His bill passed out of the Senate Judiciary Committee, with some Republican opposition, and is headed to that chamber’s floor. Dibble said the legislation hasn’t yet been introduced in the House.

The crux of the issue for Dibble came in the form of a question to skeptical GOP lawmakers on the committee.

“Should it be all right to exclude someone from jury service on the basis of marital status or sexual orientation?” he asked. “I hope the answer to that is no.”

Republican Sens. Warren Limmer and Dan Hall asked whether such discrimination is an issue in Minnesota courts.

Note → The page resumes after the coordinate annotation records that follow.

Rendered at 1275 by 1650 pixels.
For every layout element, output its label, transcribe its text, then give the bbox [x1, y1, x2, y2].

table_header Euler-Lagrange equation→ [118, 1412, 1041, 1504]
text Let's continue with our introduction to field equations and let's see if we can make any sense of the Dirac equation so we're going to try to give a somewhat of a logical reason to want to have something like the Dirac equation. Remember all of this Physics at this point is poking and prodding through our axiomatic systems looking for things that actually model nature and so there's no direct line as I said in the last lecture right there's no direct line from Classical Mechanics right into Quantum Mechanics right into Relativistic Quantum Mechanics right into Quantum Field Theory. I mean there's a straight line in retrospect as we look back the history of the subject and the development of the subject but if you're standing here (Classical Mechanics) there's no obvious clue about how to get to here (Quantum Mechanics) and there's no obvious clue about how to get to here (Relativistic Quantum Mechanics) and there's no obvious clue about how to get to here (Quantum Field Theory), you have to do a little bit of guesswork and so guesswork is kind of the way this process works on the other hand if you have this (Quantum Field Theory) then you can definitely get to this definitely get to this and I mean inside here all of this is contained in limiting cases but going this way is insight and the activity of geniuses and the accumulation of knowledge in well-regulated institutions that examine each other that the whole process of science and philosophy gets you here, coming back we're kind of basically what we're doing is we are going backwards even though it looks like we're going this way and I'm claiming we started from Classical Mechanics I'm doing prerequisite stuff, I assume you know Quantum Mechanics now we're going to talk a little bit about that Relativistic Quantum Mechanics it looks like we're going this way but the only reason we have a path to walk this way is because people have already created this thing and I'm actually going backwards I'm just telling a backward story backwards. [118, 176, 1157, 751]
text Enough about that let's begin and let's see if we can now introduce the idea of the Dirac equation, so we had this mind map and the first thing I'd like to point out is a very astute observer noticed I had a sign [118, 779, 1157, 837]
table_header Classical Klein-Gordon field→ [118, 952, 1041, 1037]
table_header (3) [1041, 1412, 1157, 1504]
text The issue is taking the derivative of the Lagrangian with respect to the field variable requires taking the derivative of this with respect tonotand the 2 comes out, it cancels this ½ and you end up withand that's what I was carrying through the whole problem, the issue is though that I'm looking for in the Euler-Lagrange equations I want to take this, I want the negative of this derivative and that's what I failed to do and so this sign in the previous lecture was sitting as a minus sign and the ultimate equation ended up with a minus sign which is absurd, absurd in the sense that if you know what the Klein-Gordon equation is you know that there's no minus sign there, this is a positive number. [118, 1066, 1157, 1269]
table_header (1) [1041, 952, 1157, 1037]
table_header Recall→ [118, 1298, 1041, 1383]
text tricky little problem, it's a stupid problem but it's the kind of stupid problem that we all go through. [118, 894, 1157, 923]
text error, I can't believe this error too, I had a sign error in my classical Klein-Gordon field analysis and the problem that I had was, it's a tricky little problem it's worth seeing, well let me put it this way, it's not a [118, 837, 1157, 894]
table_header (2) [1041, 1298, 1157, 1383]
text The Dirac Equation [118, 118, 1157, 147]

Janet Marshall, of the State Court Administrator’s Office, said she isn’t aware of cases of jury selection bias based on sexual orientation or marital status.

“I don’t see a problem happening with it, and if there’s no problem, why are we making bills?” Hall, who voted against the measure, asked after the committee hearing. “If there’s a concern, I understand, but it seems we have had no incidents in the past in Minnesota that we can see on marital status discrimination or discrimination on gays when it comes to jury duty, so why make a law about it?”

But Phil Duran, an attorney with OutFront Minnesota, a gay advocacy group, referenced a court case where a gay juror was excluded. He said Dibble’s plan would “cure a weakness in the statute so that we know that it doesn’t happen.”

Limmer also questioned whether the bill could be amended to serve as a vehicle for gay marriage legislation on the Senate floor, which Dibble said wasn’t his intention.

Dibble also said the measure wasn’t part of a specific menu of gay-equality issues that he means to tackle this session.

“This is an important step to take on a problem we can solve fairly easily,” Dibble said. “There are number of those large and small that affect our lives as LGBT folks and in other ways, too, but do I have a laundry list or an agenda of issues to bring forward? No.”

Hall, speaking for himself, also denied that opposition to gay marriage colored his disagreement with the bill.

“With me no,” Hall said. “I don’t think anybody should be discriminated against because of their lifestyle.”